*What is being asked:* Your response should consist of one number, the count of lines below that contain "women".

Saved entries
--
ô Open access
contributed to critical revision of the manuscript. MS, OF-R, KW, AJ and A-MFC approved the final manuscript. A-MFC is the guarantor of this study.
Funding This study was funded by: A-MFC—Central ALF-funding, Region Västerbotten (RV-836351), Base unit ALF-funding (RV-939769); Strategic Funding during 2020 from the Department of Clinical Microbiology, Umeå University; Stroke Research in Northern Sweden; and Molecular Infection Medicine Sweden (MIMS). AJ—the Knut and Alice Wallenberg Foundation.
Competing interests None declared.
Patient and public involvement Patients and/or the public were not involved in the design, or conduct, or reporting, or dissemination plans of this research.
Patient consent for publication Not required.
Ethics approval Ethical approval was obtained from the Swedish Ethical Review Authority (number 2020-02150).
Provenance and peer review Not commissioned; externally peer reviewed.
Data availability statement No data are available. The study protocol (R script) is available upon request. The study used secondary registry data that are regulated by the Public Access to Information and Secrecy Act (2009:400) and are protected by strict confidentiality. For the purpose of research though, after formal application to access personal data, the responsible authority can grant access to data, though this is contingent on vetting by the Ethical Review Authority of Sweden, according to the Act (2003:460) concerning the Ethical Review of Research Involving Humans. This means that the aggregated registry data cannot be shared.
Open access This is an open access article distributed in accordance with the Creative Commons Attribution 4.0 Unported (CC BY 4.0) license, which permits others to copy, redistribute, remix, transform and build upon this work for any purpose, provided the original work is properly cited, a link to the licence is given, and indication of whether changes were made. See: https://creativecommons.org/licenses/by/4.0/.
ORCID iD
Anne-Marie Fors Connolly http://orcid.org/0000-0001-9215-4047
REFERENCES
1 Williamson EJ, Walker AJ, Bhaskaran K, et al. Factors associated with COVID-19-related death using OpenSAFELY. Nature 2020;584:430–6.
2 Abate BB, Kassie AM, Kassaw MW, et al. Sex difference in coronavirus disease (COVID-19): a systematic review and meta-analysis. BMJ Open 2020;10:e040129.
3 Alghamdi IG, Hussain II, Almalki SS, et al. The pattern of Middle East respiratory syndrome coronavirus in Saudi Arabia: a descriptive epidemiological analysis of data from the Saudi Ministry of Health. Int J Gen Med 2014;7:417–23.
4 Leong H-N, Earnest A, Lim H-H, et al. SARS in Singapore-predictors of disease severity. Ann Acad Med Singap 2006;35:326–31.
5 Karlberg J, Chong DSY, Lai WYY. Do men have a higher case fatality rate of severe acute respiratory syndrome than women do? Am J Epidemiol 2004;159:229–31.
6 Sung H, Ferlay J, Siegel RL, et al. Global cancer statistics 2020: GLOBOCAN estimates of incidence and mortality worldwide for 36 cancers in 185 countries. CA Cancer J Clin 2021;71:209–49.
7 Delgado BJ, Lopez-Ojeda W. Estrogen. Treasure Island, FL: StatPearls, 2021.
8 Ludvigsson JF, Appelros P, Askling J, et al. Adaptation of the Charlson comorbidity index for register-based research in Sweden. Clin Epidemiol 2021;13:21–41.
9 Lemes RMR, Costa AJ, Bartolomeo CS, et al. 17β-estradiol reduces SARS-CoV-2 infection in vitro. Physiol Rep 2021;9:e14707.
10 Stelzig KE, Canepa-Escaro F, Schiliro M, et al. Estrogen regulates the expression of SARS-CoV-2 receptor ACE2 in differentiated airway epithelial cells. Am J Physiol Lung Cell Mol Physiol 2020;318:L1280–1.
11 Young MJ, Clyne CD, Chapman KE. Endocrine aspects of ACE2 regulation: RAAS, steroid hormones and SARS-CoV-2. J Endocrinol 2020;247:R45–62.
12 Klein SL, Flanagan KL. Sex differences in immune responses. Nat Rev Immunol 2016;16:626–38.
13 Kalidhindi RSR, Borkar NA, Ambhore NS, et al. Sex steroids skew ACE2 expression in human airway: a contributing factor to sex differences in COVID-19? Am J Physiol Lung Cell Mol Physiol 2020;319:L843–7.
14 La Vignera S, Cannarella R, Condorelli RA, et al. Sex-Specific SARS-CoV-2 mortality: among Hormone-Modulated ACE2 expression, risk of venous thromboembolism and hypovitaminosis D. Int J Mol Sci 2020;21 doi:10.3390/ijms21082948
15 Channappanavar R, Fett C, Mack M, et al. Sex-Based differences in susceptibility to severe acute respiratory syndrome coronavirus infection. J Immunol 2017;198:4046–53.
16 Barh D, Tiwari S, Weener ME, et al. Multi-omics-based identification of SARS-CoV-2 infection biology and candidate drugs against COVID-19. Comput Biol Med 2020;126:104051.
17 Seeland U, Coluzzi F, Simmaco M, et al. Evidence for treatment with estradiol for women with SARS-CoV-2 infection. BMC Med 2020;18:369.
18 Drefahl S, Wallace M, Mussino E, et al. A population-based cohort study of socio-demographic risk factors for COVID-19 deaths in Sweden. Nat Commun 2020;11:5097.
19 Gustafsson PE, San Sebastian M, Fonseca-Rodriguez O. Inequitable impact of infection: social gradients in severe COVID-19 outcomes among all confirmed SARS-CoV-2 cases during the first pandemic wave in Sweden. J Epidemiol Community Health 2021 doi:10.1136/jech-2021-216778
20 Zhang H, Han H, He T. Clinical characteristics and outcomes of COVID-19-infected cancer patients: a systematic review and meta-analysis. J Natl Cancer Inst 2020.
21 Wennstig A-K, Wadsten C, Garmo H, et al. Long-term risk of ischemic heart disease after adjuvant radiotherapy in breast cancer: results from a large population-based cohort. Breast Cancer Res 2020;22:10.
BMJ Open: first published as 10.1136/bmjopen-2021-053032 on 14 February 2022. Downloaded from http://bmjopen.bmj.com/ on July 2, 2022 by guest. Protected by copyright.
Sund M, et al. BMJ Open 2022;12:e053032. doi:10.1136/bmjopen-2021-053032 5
--
*Answer space:* 2